Снова помеха. То вот вырос над углями целый большой город с вечерними мерцающими огнями, с извилистой тёмной рекой, а то и нет ничего. Кучка дотлевающих углей - и только.
«Бабушка, не мешай же мне решать задачу!»
«Не буду, не буду, Танюша. Много ещё этих задач у тебя будет в жизни. Ох, как много…»
А часом позже она умерла. Вдруг села на кровать, неловко привалилась плечом к стене и закрыла глаза. Заснула? Нет. Уж больно тихо стало в комнате.
Всю Танину жизнь бабушка дышала где-то совсем рядом, и где-то совсем рядом слышался её голос. А тут всё стихло, оборвалось.

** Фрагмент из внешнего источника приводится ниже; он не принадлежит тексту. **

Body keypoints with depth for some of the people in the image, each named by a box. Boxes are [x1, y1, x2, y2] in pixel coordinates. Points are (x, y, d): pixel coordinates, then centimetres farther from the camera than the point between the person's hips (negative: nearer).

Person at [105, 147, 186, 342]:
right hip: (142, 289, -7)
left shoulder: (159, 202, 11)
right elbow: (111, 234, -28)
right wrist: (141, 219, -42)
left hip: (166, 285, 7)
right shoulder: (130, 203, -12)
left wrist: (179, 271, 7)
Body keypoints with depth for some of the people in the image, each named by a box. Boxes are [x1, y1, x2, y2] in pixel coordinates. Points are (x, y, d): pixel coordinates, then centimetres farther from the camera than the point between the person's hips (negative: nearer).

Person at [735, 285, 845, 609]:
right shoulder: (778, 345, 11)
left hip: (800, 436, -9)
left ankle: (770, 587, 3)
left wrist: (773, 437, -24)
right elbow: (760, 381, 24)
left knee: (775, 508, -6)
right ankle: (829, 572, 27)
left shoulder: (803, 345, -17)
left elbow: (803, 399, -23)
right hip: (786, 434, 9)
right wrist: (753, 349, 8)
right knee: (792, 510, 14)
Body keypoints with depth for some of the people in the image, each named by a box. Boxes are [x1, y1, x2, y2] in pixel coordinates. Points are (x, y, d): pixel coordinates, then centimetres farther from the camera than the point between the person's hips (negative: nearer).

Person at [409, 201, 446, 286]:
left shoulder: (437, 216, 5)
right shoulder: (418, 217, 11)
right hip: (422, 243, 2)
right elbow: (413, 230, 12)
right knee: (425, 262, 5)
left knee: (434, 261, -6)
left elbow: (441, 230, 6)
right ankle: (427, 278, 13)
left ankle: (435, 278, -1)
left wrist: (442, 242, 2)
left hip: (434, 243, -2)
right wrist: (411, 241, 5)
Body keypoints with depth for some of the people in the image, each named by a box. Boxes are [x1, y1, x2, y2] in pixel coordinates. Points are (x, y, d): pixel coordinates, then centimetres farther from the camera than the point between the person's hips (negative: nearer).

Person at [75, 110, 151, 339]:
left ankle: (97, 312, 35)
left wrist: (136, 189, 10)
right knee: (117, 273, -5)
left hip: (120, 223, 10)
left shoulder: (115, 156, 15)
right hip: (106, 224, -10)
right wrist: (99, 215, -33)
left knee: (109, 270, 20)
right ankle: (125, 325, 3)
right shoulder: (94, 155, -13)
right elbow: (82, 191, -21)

Такого одиночества Таня не смогла выдержать. Она вскрикнула и выбежала на улицу.
Пришли соседи, кто-то сбегал за матерью.
На другой день бабушку хоронили. Тане запомнился этот день, зимний, снежный, чуть-чуть уже пахнущий весной. Никогда прежде не бывала Таня на кладбище зимой. Летом - другое дело: летом она частенько забегала сюда с ребятами. Здесь было интересно, было много цветов и росли самые большие в городе берёзы. И летом здесь было обыкновенно - много людей, иногда играла музыка. Как в городском парке. Но зимой, в этот снежный, безморозный день, всё здесь показалось Тане необычным. Могилы почти скрылись под снегом, кресты на них были как домики под снежной шапкой, как избушки на курьих ножках из сказок. И узенькие тропинки едва виднелись между деревьями, странно вдруг обрываясь у какого-нибудь снежного бугра. Берёзы за снегом не белели, а чернели. И было так тихо и так грустно, что звонким казался снежный скрип под ногами и больно было вслушиваться в собственный голос. Наверное, поэтому, все, кто провожал бабушку, почти не разговаривали между собой, а если говорили, то шёпотом.
К могиле шли гуськом, оскальзываясь, забредая по колени в снег. И каждый шёл, как за белым забором, отгороженный от других косо падающими крупными снежинка ми. Белое и чёрное, тихое и звонкое, глубокая зима и запах весны - вот что осталось у Тани от этого дня.